5 de julio de 2026

Radio 26 – Matanzas, Cuba

Radio 26, emisora provincial de Matanzas, Cuba. Noticias locales, música cubana y cultura. La Radio de tu Corazón, siempre cerca de ti.

Books vs. Screens

The current educational debate is no longer about choosing between a blackboard or a projector, but about deciding whether students should learn with a book in their hands or with their eyes fixed on a screen.

 

Sweden’s decision to scale back its investment in digitalization and allocate 685 million kronor (about 60 million euros) to distribute physical textbooks to each student has reignited a discussion that transcends borders: are we raising a generation incapable of concentrating?

 

The Nordic country, one of the most technologically advanced in Europe, has made a 180-degree turn.

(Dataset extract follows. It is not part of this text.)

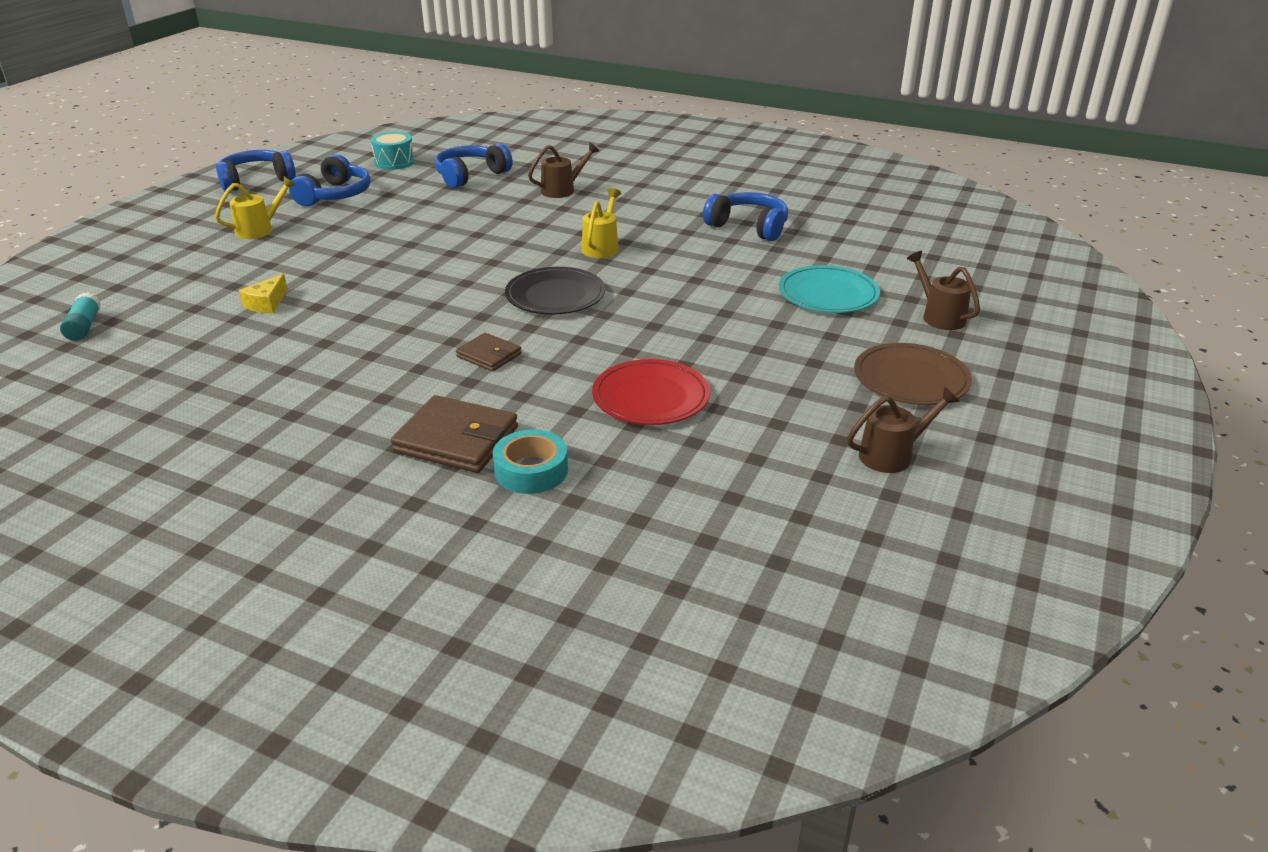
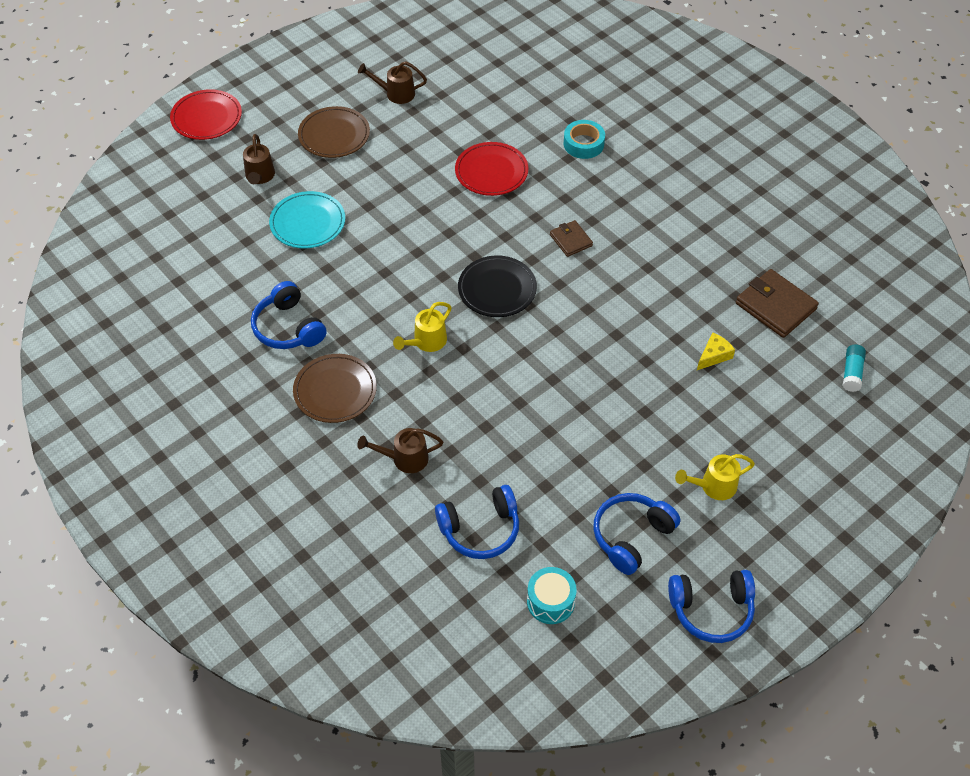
camera: 155 degrees left, 20 degrees up
(456, 440) = (615, 177): brown wallet -> brown wallet (775, 306)
(660, 206) = (335, 390): none -> brown plate
(1096, 352) = (206, 117): none -> red plate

Its official motto, «från skärm till pärm» («from screen to binder»), summarizes a strategy that seeks to recover the pencil, paper, and deep reading as pillars of learning.

 

The Minister of Schools, Lotta Edholm, was blunt: «We have a reading crisis in Swedish schools. We risk seeing a generation of functional illiterates.»

 

The measure came after verifying a decline in the international PIRLS reading comprehension tests, which experts directly associate with the intensive use of screens in the classroom.

 

Scientific evidence supports this concern. Prolonged use of electronic devices fragments attention, generates overstimulation and cognitive fatigue, and hinders the sustained concentration that reading demands.

 

Reading in digital environments, especially when linked to social media and multitasking, impoverishes comprehension. It is no coincidence that at least 79 educational systems worldwide have already adopted some type of cell phone restriction in schools, according to UNESCO.

 

Sweden is not alone on this path. Countries like the Netherlands banned smartphones in classrooms to reduce distractions; two years later, teachers say the atmosphere is more relaxed, concentration has improved, and academic performance is beginning to reflect it.

 

France has had a total ban in primary and secondary schools since 2018, while Finland, Norway, Italy, and the United Kingdom have joined the trend of restricting screens and recovering printed books as the main tool.

 

Far from rejecting technology, these countries seek a balance: using it when it provides pedagogical value and returning the book to its central place in education.

 

The physical book offers advantages that the screen cannot replicate: it allows for a more leisurely interaction, better mental organization of content, less distraction, and a stable reading experience that favors memory and comprehension.

 

However, specialists warn that the problem is not the medium but the didactic use. Both a book and a tablet can enhance learning or become a source of distraction, depending on the activity proposed by the teacher.

 

The key is not to choose between past and future, but to design a coherent educational model that integrates the best of both worlds.

 

What seems indisputable is that deep reading — which requires time, silence, and concentration — cannot be taken for granted in the age of digital immediacy. Recovering the habit of reading is not a nostalgic act but an urgent pedagogical necessity.

 

Students need to consolidate basic comprehension and critical thinking skills before navigating the ocean of information screens offer.

 

Reading does not compete with technology; it complements it. But for that to happen, the book must return to the place it should never have lost: the center of the classroom.